-- Exercise objective --
Output every line of text read from the pictures in the material below as a numbered list, skipping any blank lines. Leave the pictures out of your answer.

-- Task data --
+++
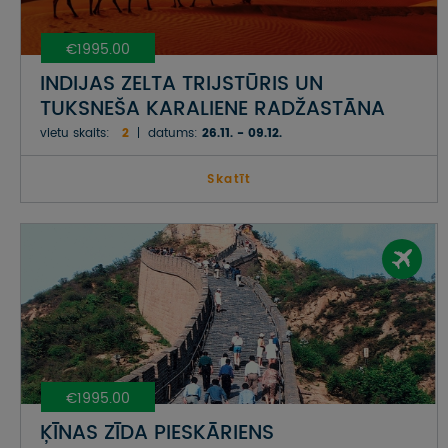
€1995.00
INDIJAS ZELTA TRIJSTŪRIS UN
TUKSNEŠA KARALIENE RADŽASTĀNA
vietu skaits:
2
datums:
26.11. - 09.12.
Skatīt
€1995.00
ĶĪNAS ZĪDA PIESKĀRIENS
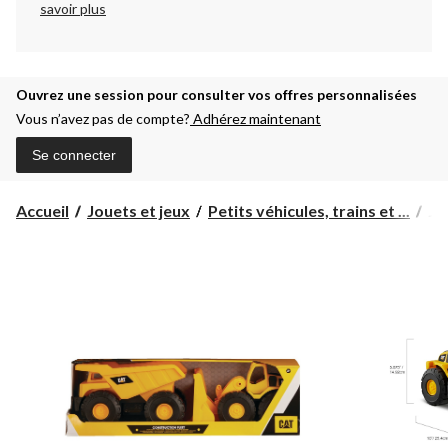
savoir plus
Ouvrez une session pour consulter vos offres personnalisées
Vous n’avez pas de compte?
Adhérez maintenant
Se connecter
Je
Accueil
Jouets et jeux
Petits véhicules, trains et ...
Je
de
co
d’i
et
d’e
CA
10 
2 a
et
plu
2 p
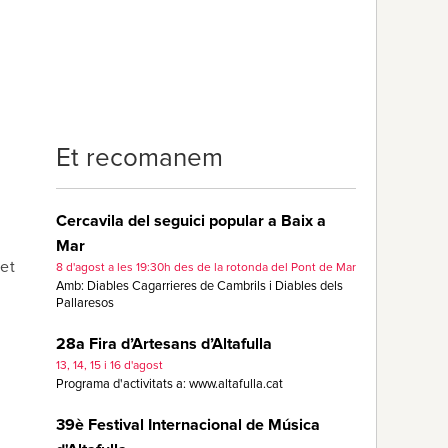
Et recomanem
Cercavila del seguici popular a Baix a
Mar
let
8 d'agost a les 19:30h des de la rotonda del Pont de Mar
Amb: Diables Cagarrieres de Cambrils i Diables dels
Pallaresos
28a Fira d’Artesans d’Altafulla
13, 14, 15 i 16 d'agost
Programa d'activitats a: www.altafulla.cat
39è Festival Internacional de Música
+++
-- Answer to the problem --
1. €1995.00
2. INDIJAS ZELTA TRIJSTŪRIS UN
3. TUKSNEŠA KARALIENE RADŽASTĀNA
4. vietu skaits:
5. 2
6. datums:
7. 26.11. - 09.12.
8. Skatīt
9. €1995.00
10. ĶĪNAS ZĪDA PIESKĀRIENS
11. savoir plus
12. Ouvrez une session pour consulter vos offres personnalisées
13. Vous n’avez pas de compte?
14. Adhérez maintenant
15. Se connecter
16. Je
17. Accueil
18. Jouets et jeux
19. Petits véhicules, trains et ...
20. Je
21. de
22. co
23. d’i
24. et
25. d’e
26. CA
27. 10 
28. 2 a
29. et
30. plu
31. 2 p
32. Et recomanem
33. Cercavila del seguici popular a Baix a
34. Mar
35. let
36. 8 d'agost a les 19:30h des de la rotonda del Pont de Mar
37. Amb: Diables Cagarrieres de Cambrils i Diables dels
38. Pallaresos
39. 28a Fira d’Artesans d’Altafulla
40. 13, 14, 15 i 16 d'agost
41. Programa d'activitats a: www.altafulla.cat
42. 39è Festival Internacional de Música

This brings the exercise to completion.